▶ Directions for this task
Without changing anything, copy out each entry.

···

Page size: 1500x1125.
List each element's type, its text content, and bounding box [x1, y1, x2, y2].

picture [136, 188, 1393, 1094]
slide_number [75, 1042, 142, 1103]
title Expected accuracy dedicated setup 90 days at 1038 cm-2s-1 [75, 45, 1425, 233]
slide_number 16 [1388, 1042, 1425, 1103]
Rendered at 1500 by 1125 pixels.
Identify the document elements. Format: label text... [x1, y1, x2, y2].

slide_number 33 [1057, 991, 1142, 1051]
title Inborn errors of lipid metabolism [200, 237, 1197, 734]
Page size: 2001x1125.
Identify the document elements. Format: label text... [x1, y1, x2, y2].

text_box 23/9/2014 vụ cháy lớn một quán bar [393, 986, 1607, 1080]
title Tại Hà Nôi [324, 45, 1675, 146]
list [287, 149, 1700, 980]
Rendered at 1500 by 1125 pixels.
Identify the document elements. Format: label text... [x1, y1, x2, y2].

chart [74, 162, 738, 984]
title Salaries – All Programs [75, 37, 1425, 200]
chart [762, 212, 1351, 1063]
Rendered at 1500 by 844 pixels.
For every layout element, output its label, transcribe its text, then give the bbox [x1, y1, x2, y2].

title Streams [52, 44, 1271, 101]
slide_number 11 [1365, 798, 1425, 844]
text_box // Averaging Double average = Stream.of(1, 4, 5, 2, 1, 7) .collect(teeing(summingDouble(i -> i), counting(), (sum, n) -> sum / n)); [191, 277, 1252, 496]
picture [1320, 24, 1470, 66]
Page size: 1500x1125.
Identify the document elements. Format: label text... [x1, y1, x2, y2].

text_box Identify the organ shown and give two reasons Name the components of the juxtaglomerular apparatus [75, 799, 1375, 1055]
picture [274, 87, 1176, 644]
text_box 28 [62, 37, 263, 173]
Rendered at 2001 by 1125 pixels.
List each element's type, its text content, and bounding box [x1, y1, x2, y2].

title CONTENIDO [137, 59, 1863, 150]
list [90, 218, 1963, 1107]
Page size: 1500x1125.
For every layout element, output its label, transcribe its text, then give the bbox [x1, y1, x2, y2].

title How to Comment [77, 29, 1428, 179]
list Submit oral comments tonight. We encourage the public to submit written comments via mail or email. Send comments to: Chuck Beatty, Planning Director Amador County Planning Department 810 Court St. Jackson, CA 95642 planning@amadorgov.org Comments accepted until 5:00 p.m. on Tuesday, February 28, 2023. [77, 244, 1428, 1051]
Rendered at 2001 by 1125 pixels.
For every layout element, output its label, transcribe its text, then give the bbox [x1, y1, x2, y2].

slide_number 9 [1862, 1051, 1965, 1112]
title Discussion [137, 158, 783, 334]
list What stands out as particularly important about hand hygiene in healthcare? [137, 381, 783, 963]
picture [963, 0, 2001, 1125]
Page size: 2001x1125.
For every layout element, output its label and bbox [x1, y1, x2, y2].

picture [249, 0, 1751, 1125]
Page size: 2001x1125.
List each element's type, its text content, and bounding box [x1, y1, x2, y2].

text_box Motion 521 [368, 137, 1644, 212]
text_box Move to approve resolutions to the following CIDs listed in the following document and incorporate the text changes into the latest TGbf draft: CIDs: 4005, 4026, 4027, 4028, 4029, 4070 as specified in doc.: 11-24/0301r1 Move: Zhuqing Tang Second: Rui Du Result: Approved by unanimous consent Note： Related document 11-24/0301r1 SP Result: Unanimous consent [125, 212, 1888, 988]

···

▶ Output
Page size: 1500x1125.
List each element's type, its text content, and bounding box [x1, y1, x2, y2].

picture [136, 188, 1393, 1094]
slide_number [75, 1042, 142, 1103]
title Expected accuracy dedicated setup 90 days at 1038 cm-2s-1 [75, 45, 1425, 233]
slide_number 16 [1388, 1042, 1425, 1103]
Rendered at 1500 by 1125 pixels.
Identify the document elements. Format: label text... [x1, y1, x2, y2].

slide_number 33 [1057, 991, 1142, 1051]
title Inborn errors of lipid metabolism [200, 237, 1197, 734]
Page size: 2001x1125.
Identify the document elements. Format: label text... [x1, y1, x2, y2].

text_box 23/9/2014 vụ cháy lớn một quán bar [393, 986, 1607, 1080]
title Tại Hà Nôi [324, 45, 1675, 146]
list [287, 149, 1700, 980]
Rendered at 1500 by 1125 pixels.
Identify the document elements. Format: label text... [x1, y1, x2, y2].

chart [74, 162, 738, 984]
title Salaries – All Programs [75, 37, 1425, 200]
chart [762, 212, 1351, 1063]
Rendered at 1500 by 844 pixels.
For every layout element, output its label, transcribe its text, then give the bbox [x1, y1, x2, y2].

title Streams [52, 44, 1271, 101]
slide_number 11 [1365, 798, 1425, 844]
text_box // Averaging Double average = Stream.of(1, 4, 5, 2, 1, 7) .collect(teeing(summingDouble(i -> i), counting(), (sum, n) -> sum / n)); [191, 277, 1252, 496]
picture [1320, 24, 1470, 66]
Page size: 1500x1125.
Identify the document elements. Format: label text... [x1, y1, x2, y2].

text_box Identify the organ shown and give two reasons Name the components of the juxtaglomerular apparatus [75, 799, 1375, 1055]
picture [274, 87, 1176, 644]
text_box 28 [62, 37, 263, 173]
Rendered at 2001 by 1125 pixels.
List each element's type, its text content, and bounding box [x1, y1, x2, y2].

title CONTENIDO [137, 59, 1863, 150]
list [90, 218, 1963, 1107]
Page size: 1500x1125.
For every layout element, output its label, transcribe its text, then give the bbox [x1, y1, x2, y2].

title How to Comment [77, 29, 1428, 179]
list Submit oral comments tonight. We encourage the public to submit written comments via mail or email. Send comments to: Chuck Beatty, Planning Director Amador County Planning Department 810 Court St. Jackson, CA 95642 planning@amadorgov.org Comments accepted until 5:00 p.m. on Tuesday, February 28, 2023. [77, 244, 1428, 1051]
Rendered at 2001 by 1125 pixels.
For every layout element, output its label, transcribe its text, then give the bbox [x1, y1, x2, y2].

slide_number 9 [1862, 1051, 1965, 1112]
title Discussion [137, 158, 783, 334]
list What stands out as particularly important about hand hygiene in healthcare? [137, 381, 783, 963]
picture [963, 0, 2001, 1125]
Page size: 2001x1125.
For every layout element, output its label and bbox [x1, y1, x2, y2].

picture [249, 0, 1751, 1125]
Page size: 2001x1125.
List each element's type, its text content, and bounding box [x1, y1, x2, y2].

text_box Motion 521 [368, 137, 1644, 212]
text_box Move to approve resolutions to the following CIDs listed in the following document and incorporate the text changes into the latest TGbf draft: CIDs: 4005, 4026, 4027, 4028, 4029, 4070 as specified in doc.: 11-24/0301r1 Move: Zhuqing Tang Second: Rui Du Result: Approved by unanimous consent Note： Related document 11-24/0301r1 SP Result: Unanimous consent [125, 212, 1888, 988]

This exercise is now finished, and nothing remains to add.